Na verdade, entre as medidas propostas na Estratégia Europeia para os Dados, atualmente em discussão, está a de construir um espaço europeu de dados de saúde. Mesmo sendo um projeto sensível e difícil de executar (mas não impossível), é fácil ver a utilidade que teria para a investigação mais rápida de doenças e para a sua prevenção. Hoje, no meio da gestão da pandemia da covid-19, também podemos imaginar como seria útil ter mais dados sobre o perfil epidemiológico dos doentes, o mapeamento de casos positivos e negativos para servir de amostragem para a localização de surtos, e com certeza outras aplicações que os cientistas de dados sabem desenvolver. Com os devidos cuidados com a proteção de dados, temos de ser mais expeditos no uso da informação para acelerar a inovação e melhorar a saúde e a qualidade de vida. Espero aliás que, neste momento em que o interesse público deve prevalecer, os dados estejam a ser disponibilizados aos cientistas para que possam dar a sua contribuição e assim ajudar as autoridades de saúde.
Não argumentei então com circunstâncias excecionais, que estava longe de prever com esta gravidade. Apenas o fiz com aquilo que, já então, decorria da normalidade. Se temos um mercado interno com livre circulação de pessoas (incluindo para fins lúdicos), serviços, bens e capitais, se temos economias ligadas por uma moeda única, poderemos ter diferenças tão significativas nas políticas de saúde, nas medidas de prevenção, nos sistemas de atendimento e tratamento, e na disponibilidade de bens e serviços com eles relacionados? A proporcionalidade e a subsidiariedade têm de estar sempre presentes, aqui como em outros domínios de decisão ao nível da UE, mas esta crise mostra como é importante haver uma estratégia europeia de saúde e autoridades coordenadoras capazes de decidir medidas de pilotagem conjuntas e atempadas em certas circunstâncias que não serão sempre excecionais.
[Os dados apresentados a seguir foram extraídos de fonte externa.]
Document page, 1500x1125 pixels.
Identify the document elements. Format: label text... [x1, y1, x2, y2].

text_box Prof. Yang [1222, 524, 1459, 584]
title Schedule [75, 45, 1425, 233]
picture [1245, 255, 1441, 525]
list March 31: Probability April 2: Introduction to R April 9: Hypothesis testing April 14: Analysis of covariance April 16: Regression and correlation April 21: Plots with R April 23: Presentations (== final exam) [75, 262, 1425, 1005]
No papel, alguns destes instrumentos até já podem existir, mas talvez não com a capacidade de intervenção que é necessária.
A propósito da covid-19, tenho ouvido especialistas, como por exemplo Filipe Froes (SIC, 14.03.2020), criticar a falta de articulação e de uma voz de comando mais clara a coordenar e a fundamentar as diferentes medidas no espaço europeu. Se temos políticas comuns em várias áreas neste espaço de mobilidade, temos de salvaguardar o ativo mais importante da UE: as pessoas. Há muitas coisas para aprender e fazer a seguir, e uma delas passa por uma coordenação maior ao nível europeu, defendeu o referido pneumologista.
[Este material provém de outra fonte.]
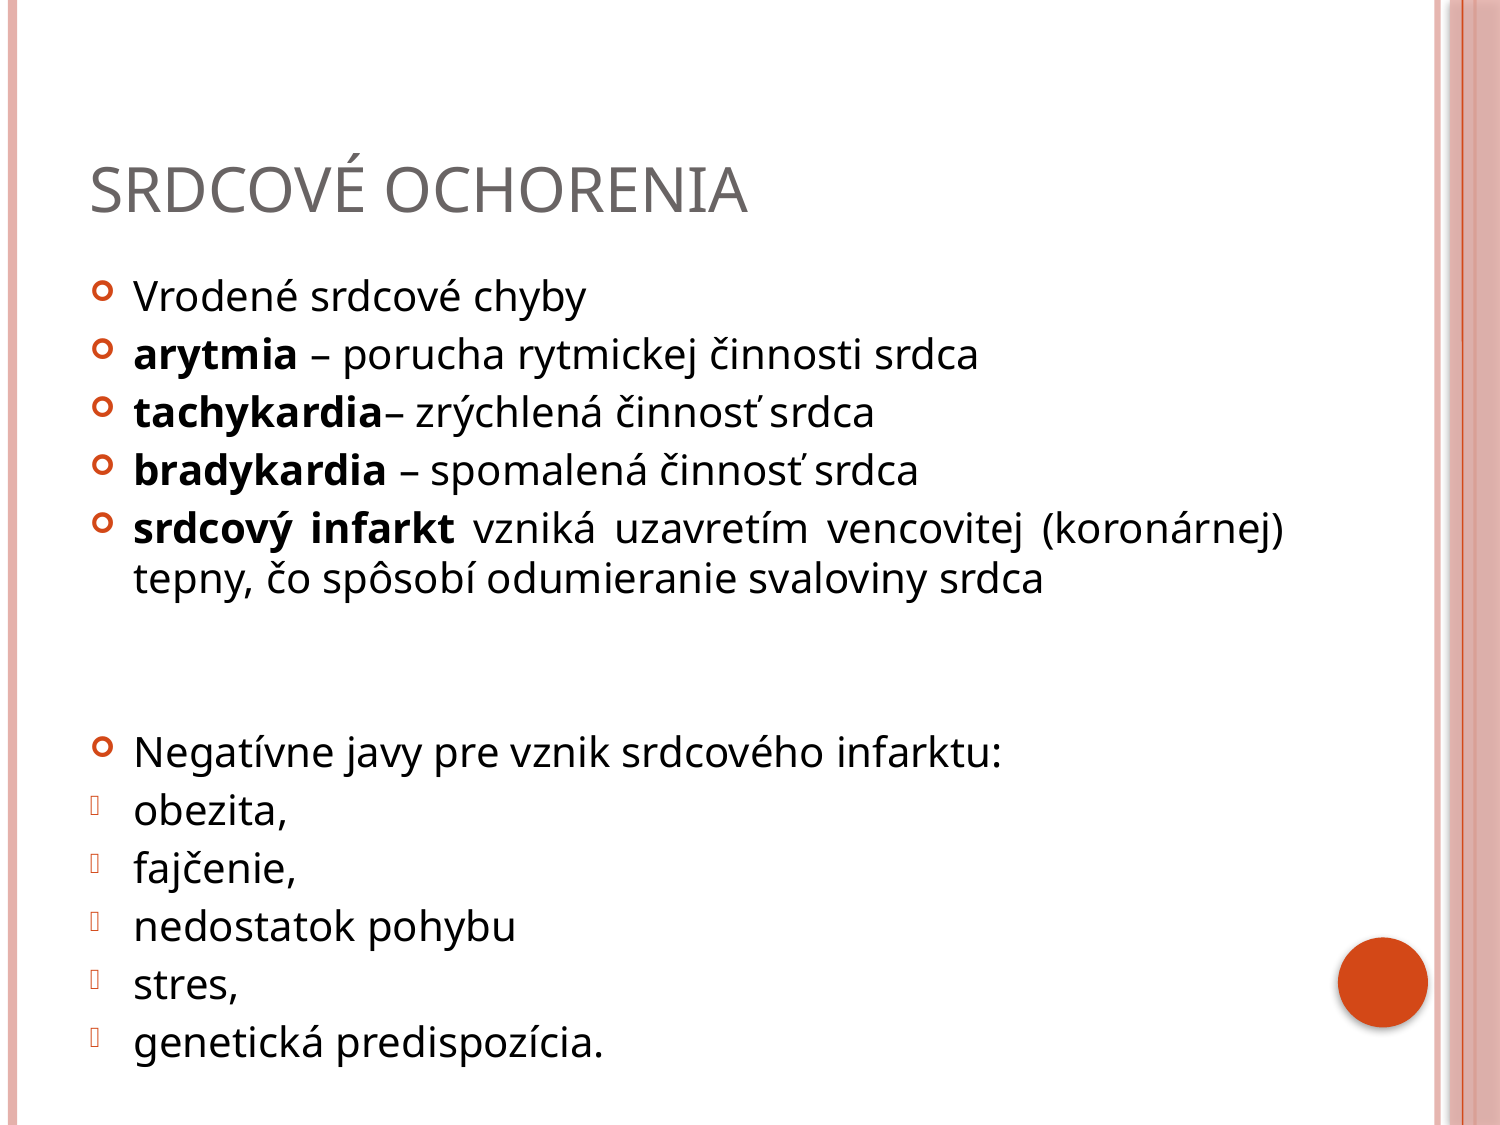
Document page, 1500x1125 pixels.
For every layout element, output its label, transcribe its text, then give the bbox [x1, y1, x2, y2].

Espero que, no final destes dias tão difíceis, não nos esqueçamos deste tipo de reflexão. Que não se apague a memória e dela se tirem as lições devidas: do que foi preciso fazer e improvisar, do que correu bem e do que correu mal, e sobretudo do que poderia ter corrido melhor se estivéssemos mais bem organizados ao nível europeu e não apenas em cada Estado-membro ou região.